I steer the topic away before she asks any more questions. “You know, the only reason you knocked me out in the woods was because I was surprised you were a girl,” I say.
“Ha!” Her laugh echoes loudly through the dungeons. “Surprised, eh? Seems to me you were the one chasin’ me.”
“Yah. But when you turned and you were so—so…”
“So what?” she says, a smile in her question. I wish I could see her face again. All I’ve got is a memory, a set of eyes, and a pair of lips to go offa.
I laugh. “So…not a guy,” I say. “Except for the hair.”
“Short hair don’t hafta be a guy,” she snaps.
“Nay, I didn’t mean—I’m not saying—” I’ve never been this rattled talking to a woman before.
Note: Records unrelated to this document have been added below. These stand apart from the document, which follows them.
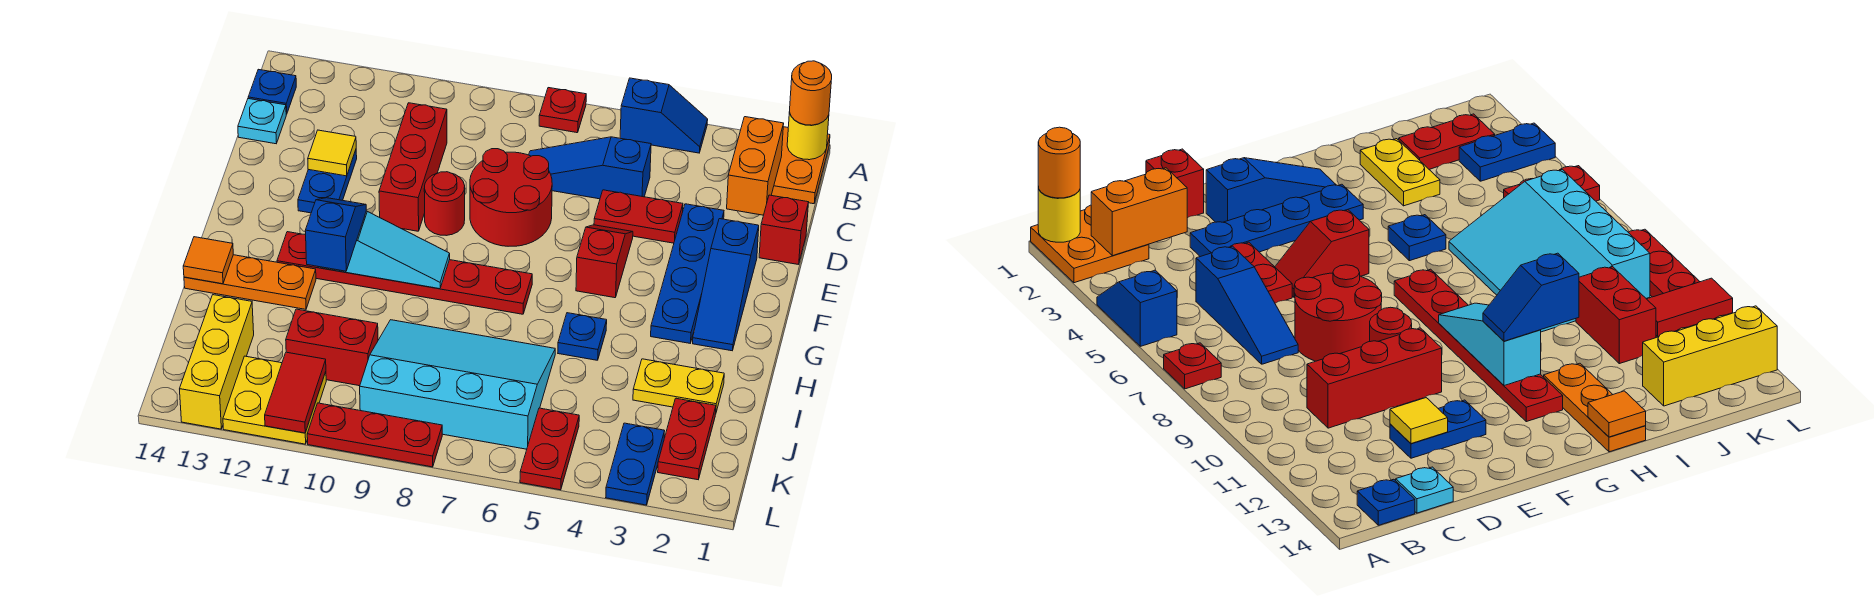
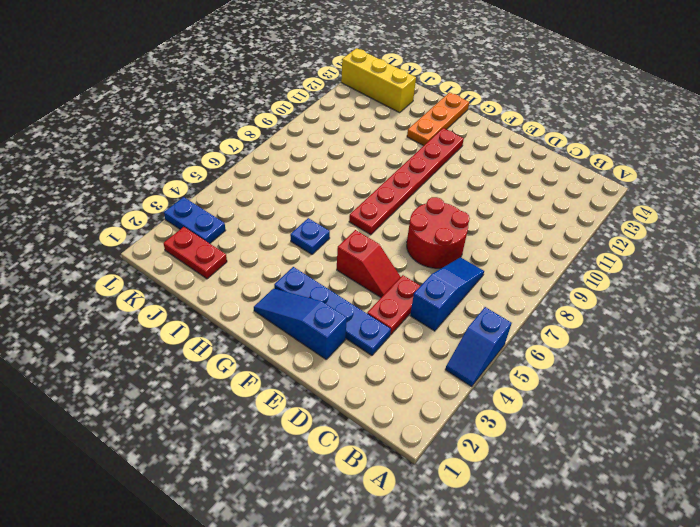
none -> orange 2x2 plate [771,127,830,204]
none -> red 1x1 plate [539,88,586,133]
none -> blue 1x1 plate [248,69,296,114]
none -> red 1x3 brick [379,103,447,231]

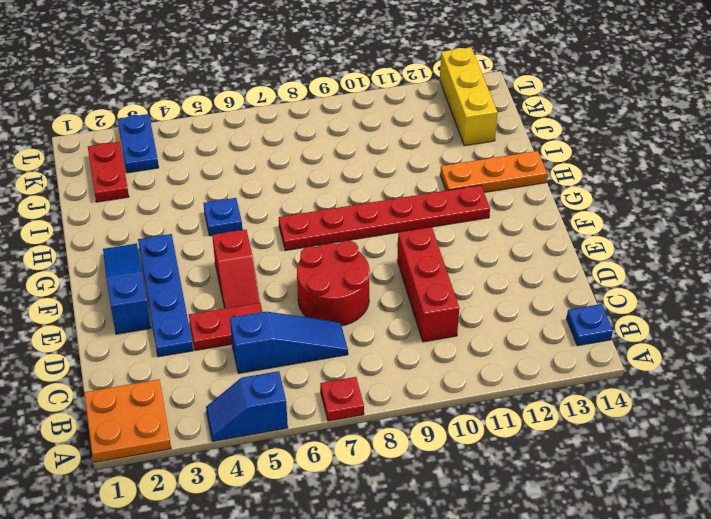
none -> cyan 1x1 plate [238,99,286,144]
none -> red 1x1 brick [759,195,808,265]
none -> blue 1x2 plate [298,150,357,213]
none -> red 1x1 round brick [424,172,465,236]

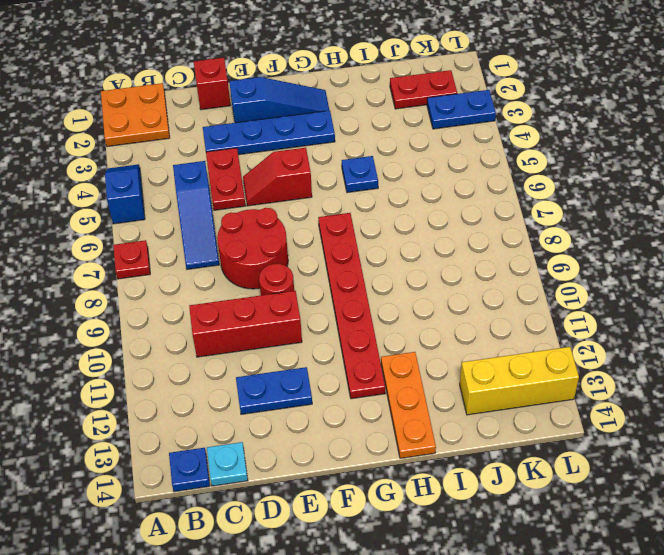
none -> yellow 1x2 plate [633,359,724,412]
none -> cyan 3x4 slope [360,320,555,449]
none -> red 1x2 brick [286,309,378,386]
none -> red 1x2 plate [520,408,579,490]

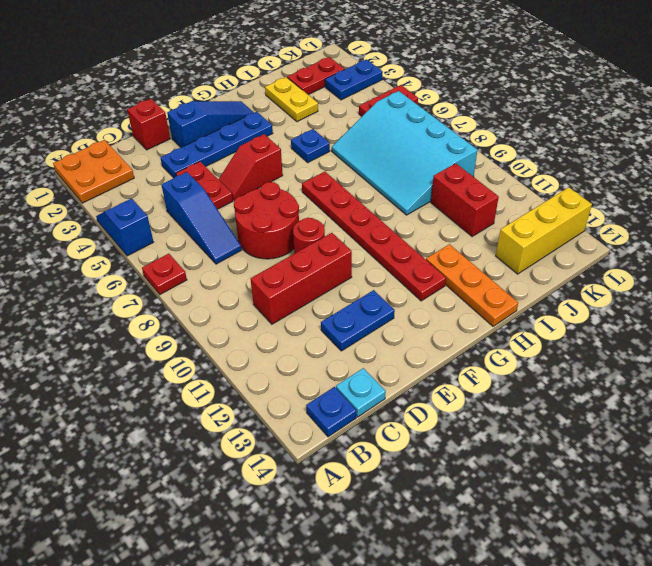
none -> yellow 2x2 plate [223,356,326,444]
none -> red 1x3 plate [307,403,442,467]
none -> yellow 1x1 round brick [787,112,829,160]
none -> orange 1x2 brick [727,117,784,215]

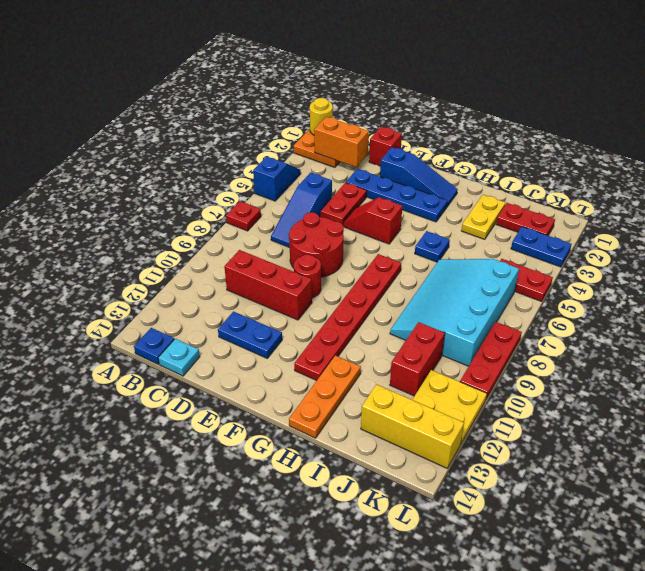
none -> yellow 1x1 tile [308,130,356,176]
none -> cyan 1x3 slope [318,211,450,289]
none -> orange 1x1 tile [183,237,233,284]
none -> red 1x2 tile [265,352,326,433]

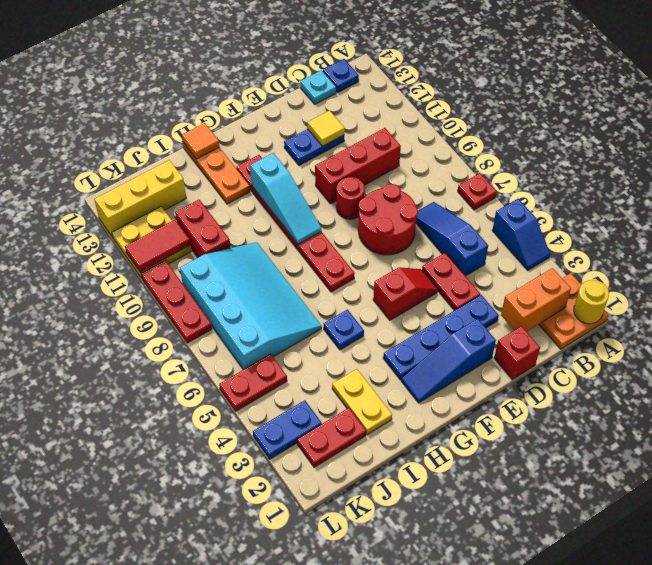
none -> orange 1x1 round brick [790,61,832,125]
none -> blue 1x2 slope [305,198,366,271]

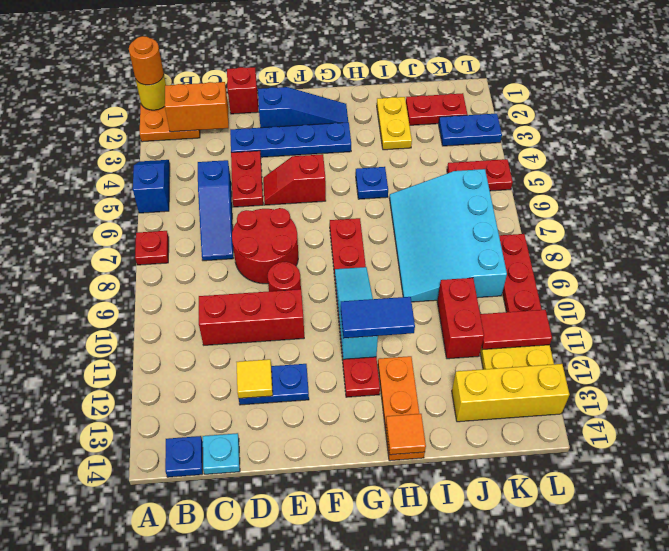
blue 1x2 tile [341,297,415,338] -> blue 1x2 slope [305,198,366,271]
When I was courting the witch I was as smooth as butter, at least up until the point where she cheated on me and threw me out on my arse.
“What’re you sayin’?” she asks, once more laying the pressure on hard.
My face is hotter than fire country. “I’m saying I like it. Your hair. I like your hair. I like everything.” Buff chuckles. I realize my voice has risen like the temperature on the way down the mountain. Our private conversation is no longer private.
A hard voice says, “I think you’ve said enough.”
Feve has spoken.
Buff chuckles again. “More than enough,” he adds.
Chapter Nineteen
Not much happens for a day.
The dungeon’s not so bad, mostly because my cell’s right next to Skye’s, and she’s been pretty set on sitting near our shared hole, so I get glimpses of her all the time. A strong shoulder. A slender neck. Did I mention her lips?
A few times I think I’m doing something wrong by paying her so much attention, because I should be focused on finding Jolie—which I am—but it’s kind of hard to find your sister when you’re locked in a tiny cell. So I figure anything to pass the time is fair game—at least until Wes breaks us out.
Which he will.
Of that I’m certain.
Well, mostly certain.
When I think it’s near the end of the day, Big brings us each a thin metal dish of something gruel-like, but even under the torchlight it’s hard to identify what it is. It tastes like a mixture of dirt and bark, so maybe that’s what it is, seasoned with yellow snow and fried up in a big old pot, made special for prisoners. Wanting to stay strong, I eat it anyway.